THE PROBLEM = Pictures are to be skipped. Retype exactly the lines from the top of the material through the one with "pinky mcp: (168, 188)", and only those.

○ ○ ○ ○

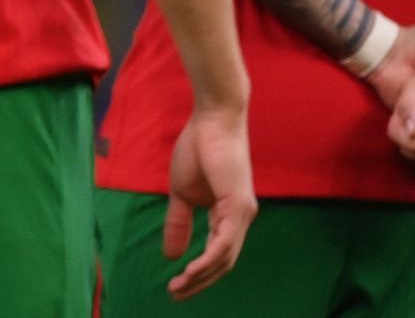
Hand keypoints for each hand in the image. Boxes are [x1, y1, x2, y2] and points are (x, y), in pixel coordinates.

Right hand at [164, 104, 256, 300]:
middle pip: (223, 263)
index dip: (198, 273)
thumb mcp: (181, 193)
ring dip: (201, 277)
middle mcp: (241, 218)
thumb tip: (170, 254)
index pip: (217, 254)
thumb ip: (178, 222)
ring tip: (178, 287)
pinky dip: (208, 261)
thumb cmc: (198, 148)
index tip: (175, 286)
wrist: (211, 119)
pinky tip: (191, 270)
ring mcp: (243, 214)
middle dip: (199, 283)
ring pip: (225, 259)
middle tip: (175, 295)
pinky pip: (225, 244)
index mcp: (228, 215)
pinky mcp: (239, 206)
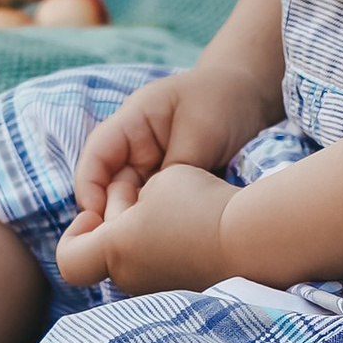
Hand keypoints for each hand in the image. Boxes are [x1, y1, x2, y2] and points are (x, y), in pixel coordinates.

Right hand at [55, 64, 275, 287]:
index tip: (100, 221)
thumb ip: (177, 169)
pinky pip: (155, 210)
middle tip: (138, 243)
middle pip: (109, 190)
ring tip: (163, 244)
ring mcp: (150, 170)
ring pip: (131, 205)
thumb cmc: (224, 102)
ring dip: (140, 226)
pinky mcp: (168, 188)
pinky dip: (159, 225)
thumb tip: (157, 211)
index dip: (90, 190)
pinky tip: (177, 240)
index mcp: (132, 124)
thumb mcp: (201, 132)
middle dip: (116, 218)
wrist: (253, 98)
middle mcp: (134, 150)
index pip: (96, 158)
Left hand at [89, 161, 243, 297]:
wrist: (253, 240)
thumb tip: (140, 216)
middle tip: (146, 191)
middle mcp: (131, 280)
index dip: (74, 233)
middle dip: (119, 220)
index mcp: (114, 252)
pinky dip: (172, 245)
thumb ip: (134, 199)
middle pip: (108, 253)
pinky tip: (198, 225)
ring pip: (138, 258)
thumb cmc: (200, 205)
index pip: (68, 261)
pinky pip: (166, 266)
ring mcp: (160, 292)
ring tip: (177, 204)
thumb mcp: (159, 182)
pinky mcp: (187, 293)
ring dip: (147, 231)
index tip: (97, 212)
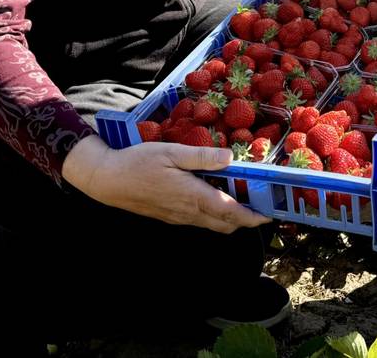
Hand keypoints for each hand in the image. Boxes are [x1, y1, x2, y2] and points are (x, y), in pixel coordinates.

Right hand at [62, 135, 271, 233]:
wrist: (108, 181)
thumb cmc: (139, 163)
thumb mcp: (171, 152)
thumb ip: (201, 157)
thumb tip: (230, 158)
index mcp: (192, 196)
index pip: (229, 212)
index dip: (251, 216)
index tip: (268, 215)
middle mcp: (187, 212)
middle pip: (224, 223)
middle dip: (245, 219)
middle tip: (262, 205)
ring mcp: (178, 217)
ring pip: (212, 224)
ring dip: (230, 218)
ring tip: (244, 201)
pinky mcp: (170, 216)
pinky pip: (199, 221)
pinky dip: (214, 215)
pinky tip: (216, 198)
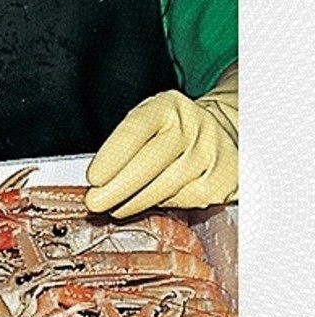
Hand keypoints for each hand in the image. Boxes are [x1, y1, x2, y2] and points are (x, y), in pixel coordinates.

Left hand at [85, 68, 237, 217]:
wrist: (223, 133)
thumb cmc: (173, 131)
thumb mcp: (148, 122)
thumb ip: (123, 145)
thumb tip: (95, 181)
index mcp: (167, 107)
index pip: (135, 130)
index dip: (112, 156)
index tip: (93, 178)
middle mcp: (192, 127)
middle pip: (150, 162)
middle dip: (117, 188)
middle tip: (94, 203)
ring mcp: (211, 154)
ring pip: (166, 187)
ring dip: (134, 202)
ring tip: (114, 208)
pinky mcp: (223, 180)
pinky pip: (185, 200)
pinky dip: (161, 206)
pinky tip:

○ ○ ○ ○

SOLVED EXERCISE =
Hand keypoints for each hand in the image. Boxes are [x1, y1, x2, y2] and points are (x, y), in pixel coordinates.

Right hand at [164, 104, 256, 300]:
middle pip: (223, 263)
index dip: (198, 273)
thumb mcp: (181, 193)
ring dip: (201, 277)
middle mcp: (241, 218)
thumb tip: (170, 254)
index pip: (217, 254)
thumb ip: (178, 222)
ring tip: (178, 287)
pinky dip: (208, 261)
thumb cmc: (198, 148)
index tip: (175, 286)
wrist: (211, 119)
pinky tip: (191, 270)
ring mcp: (243, 214)
middle dip: (199, 283)
ring pip: (225, 259)
middle tip: (175, 295)
pinky pip: (225, 244)
index mcp: (228, 215)
pinky mcp: (239, 206)
Hand keypoints for each hand in the image. Boxes are [x1, y1, x2, y2] and points are (x, y), in pixel coordinates.

Right hand at [55, 64, 275, 287]:
index tip: (100, 221)
thumb ip: (177, 169)
pinky pip: (155, 210)
middle tip: (138, 243)
middle pip: (109, 190)
ring tip: (163, 244)
ring mcp: (150, 170)
ring pip: (131, 205)
thumb cmc: (224, 102)
ring dip: (140, 226)
pinky mcp: (168, 188)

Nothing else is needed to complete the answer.